“We’ve come a long way together in less than two years and we’ve checked off some major goals along the way – including the team’s first win and first pole. We know we still have work to do, both on and off the race track, but I feel good about our team and the direction we’re heading.”
Given the recent form of Bubba Wallace in the NASCAR Cup Series, it was perhaps unsurprising that the 28-year-old American re-signed with 23XI Racing last week on a multi-year deal.
Four top 10 finishes in the last five races as well as a runner-up spot in the season-opening Daytona 500 have placed him on the cusp of this season’s play-offs with two races remaining – albeit needing a win to secure a coveted place in the final 16.
It’s a similar situation to 12 months ago and which is partly the focus of a Netflix documentary Race: Bubba Wallace that was released earlier this year.
The six-part series follows Wallace on his quest for a maiden NASCAR Cup Series victory across the latter part of 2020 – in the wake of the championship restarting due to the COVID-19 pandemic – and the 2021 season. This includes joining 23XI, co-owned by three-time Daytona 500 winner Denny Hamlin and NBA legend Michael Jordan, but the main focus is away from the tracks.
With the death of George Floyd in 2020 at the hands of police and the subsequent Black Lives Matter movement, Wallace came to the fore as an activist in his position as the only full-time black driver in the NASCAR Cup.
It’s an open and refreshing – if at times difficult – watch as Wallace recounts his upbringing, and subsequent challenges he’s faced as a black driver in a championship with its origins firmly rooted in the south of America.
The series follows Wallace as he campaigns to have the Confederate flag banned, which he succeeds in doing, as well as the notorious noose incident at Talladega and being called out by then-president Donald Trump on Twitter.
The NASCAR community rallied around Wallace at Talladega in 2020
Photo by: Nigel Kinrade / NKP / Motorsport Images
As well as candid interviews from Wallace and his family, including partner and mother, there’s also interesting insights from others including team co-owner Hamlin, NASCAR legend Richard Petty, NASCAR president Steve Phelps and Bill Lester – a fellow black professional racing driver.

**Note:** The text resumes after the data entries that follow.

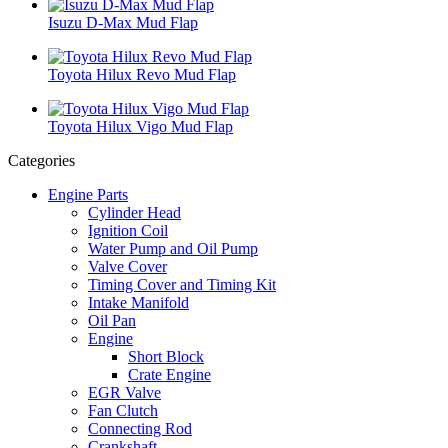
Isuzu D-Max Mud Flap
Toyota Hilux Revo Mud Flap
Toyota Hilux Vigo Mud Flap
Categories
Engine Parts
Cylinder Head
Ignition Coil
Water Pump and Oil Pump
Valve Cover
Timing Cover and Timing Kit
Intake Manifold
Oil Pan
Engine
Short Block
Crate Engine
EGR Valve
Fan Clutch
Connecting Rod
Crankshaft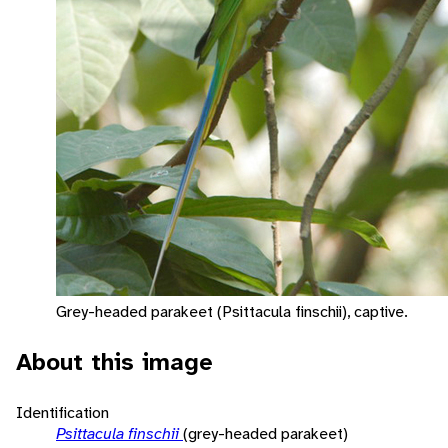
Grey-headed parakeet (Psittacula finschii), captive.
About this image
Identification
Psittacula finschii
(grey-headed parakeet)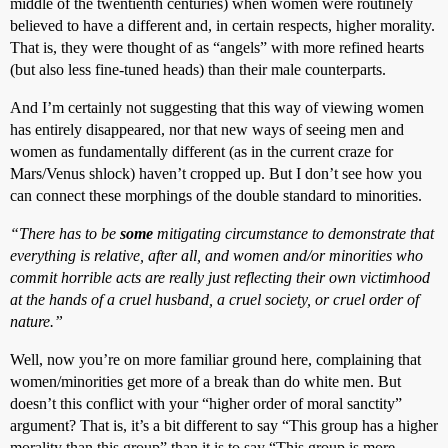
middle of the twentienth centuries) when women were routinely
believed to have a different and, in certain respects, higher morality.
That is, they were thought of as “angels” with more refined hearts
(but also less fine-tuned heads) than their male counterparts.
And I’m certainly not suggesting that this way of viewing women
has entirely disappeared, nor that new ways of seeing men and
women as fundamentally different (as in the current craze for
Mars/Venus shlock) haven’t cropped up. But I don’t see how you
can connect these morphings of the double standard to minorities.
“There has to be
some
mitigating circumstance to demonstrate that
everything is relative, after all, and women and/or minorities who
commit horrible acts are really just reflecting their own victimhood
at the hands of a cruel husband, a cruel society, or cruel order of
nature.”
Well, now you’re on more familiar ground here, complaining that
women/minorities get more of a break than do white men. But
doesn’t this conflict with your “higher order of moral sanctity”
argument? That is, it’s a bit different to say “This group has a higher
morality than this group” than it is to say “This group is more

At times it becomes incredibly moving, with Wallace recounting racial incidents and his mother talking about her fears for her son as a black man in America. But without doubt one of the most emotional pieces of footage is when the NASCAR paddock surrounds his Toyota in a show of support at Talladega when a noose is found in his garage.
Even though an FBI investigation found that the ‘noose’ had been there months prior and was not directly aimed at Wallace it still packs a powerful punch. It has to be said though that the producers build on the ‘noose’ incident, not revealing the FBI’s findings until well into the next episode.
Many important social issues are raised throughout, including depression which Wallace has suffered from, but there’s also plenty of on-track action across each episode. Multi-car wrecks are captured from every angle, including a superb POV camera attached to Wallace’s helmet, and there’s behind-the-scenes footage of Wallace and his team.
Somewhat ironically a lot of focus is given to his quest for a maiden NASCAR win, with the series ending at the final race before the play-offs where Wallace finished third on the road before being promoted to second. Just five races later, though, he took that elusive win at Talladega, which is covered very briefly in the final minutes, having likely had been added post-production.
PLUS: Why Bubba Wallace’s Talladega win is such a big moment for NASCAR
As Hamlin says: “He’s not going to be a star overnight, and it’s not going to happen in a year either, it’s going to take progression, it’s going to take time.”
His recent performances might not quite be on par with that of a superstar yet, but his actions off-track have certainly made him one in the eyes of many.